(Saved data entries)
::::

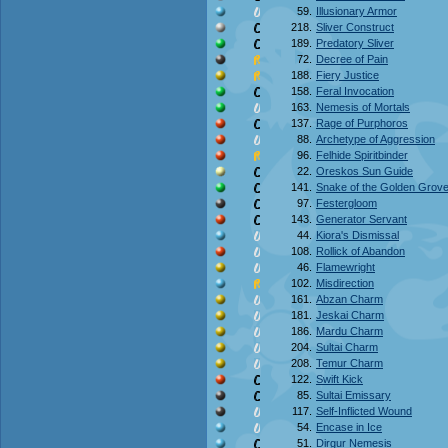
59.
Illusionary Armor
218.
Sliver Construct
189.
Predatory Sliver
72.
Decree of Pain
188.
Fiery Justice
158.
Feral Invocation
163.
Nemesis of Mortals
137.
Rage of Purphoros
88.
Archetype of Aggression
96.
Felhide Spiritbinder
22.
Oreskos Sun Guide
141.
Snake of the Golden Grov
97.
Festergloom
143.
Generator Servant
44.
Kiora's Dismissal
108.
Rollick of Abandon
46.
Flamewright
102.
Misdirection
161.
Abzan Charm
181.
Jeskai Charm
186.
Mardu Charm
204.
Sultai Charm
208.
Temur Charm
122.
Swift Kick
85.
Sultai Emissary
117.
Self-Inflicted Wound
54.
Encase in Ice
51.
Dirgur Nemesis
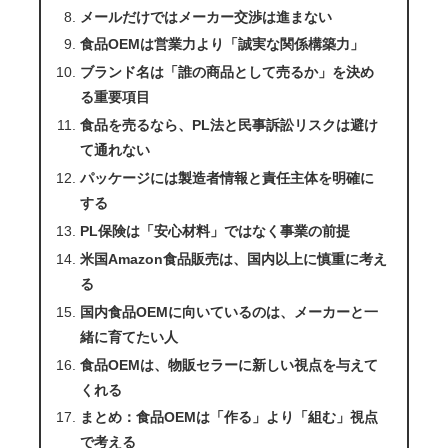
メールだけではメーカー交渉は進まない
食品OEMは営業力より「誠実な関係構築力」
ブランド名は「誰の商品として売るか」を決め
る重要項目
食品を売るなら、PL法と民事訴訟リスクは避け
て通れない
パッケージには製造者情報と責任主体を明確に
する
PL保険は「安心材料」ではなく事業の前提
米国Amazon食品販売は、国内以上に慎重に考え
る
国内食品OEMに向いているのは、メーカーと一
緒に育てたい人
食品OEMは、物販セラーに新しい視点を与えて
くれる
まとめ：食品OEMは「作る」より「組む」視点
で考える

::::

(Description of the task) Copy every line of text from the listing above, word for word, and leave the pictures out of your answer.

(Task solution)
59.
Illusionary Armor
218.
Sliver Construct
189.
Predatory Sliver
72.
Decree of Pain
188.
Fiery Justice
158.
Feral Invocation
163.
Nemesis of Mortals
137.
Rage of Purphoros
88.
Archetype of Aggression
96.
Felhide Spiritbinder
22.
Oreskos Sun Guide
141.
Snake of the Golden Grov
97.
Festergloom
143.
Generator Servant
44.
Kiora's Dismissal
108.
Rollick of Abandon
46.
Flamewright
102.
Misdirection
161.
Abzan Charm
181.
Jeskai Charm
186.
Mardu Charm
204.
Sultai Charm
208.
Temur Charm
122.
Swift Kick
85.
Sultai Emissary
117.
Self-Inflicted Wound
54.
Encase in Ice
51.
Dirgur Nemesis
メールだけではメーカー交渉は進まない
食品OEMは営業力より「誠実な関係構築力」
ブランド名は「誰の商品として売るか」を決め
る重要項目
食品を売るなら、PL法と民事訴訟リスクは避け
て通れない
パッケージには製造者情報と責任主体を明確に
する
PL保険は「安心材料」ではなく事業の前提
米国Amazon食品販売は、国内以上に慎重に考え
る
国内食品OEMに向いているのは、メーカーと一
緒に育てたい人
食品OEMは、物販セラーに新しい視点を与えて
くれる
まとめ：食品OEMは「作る」より「組む」視点
で考える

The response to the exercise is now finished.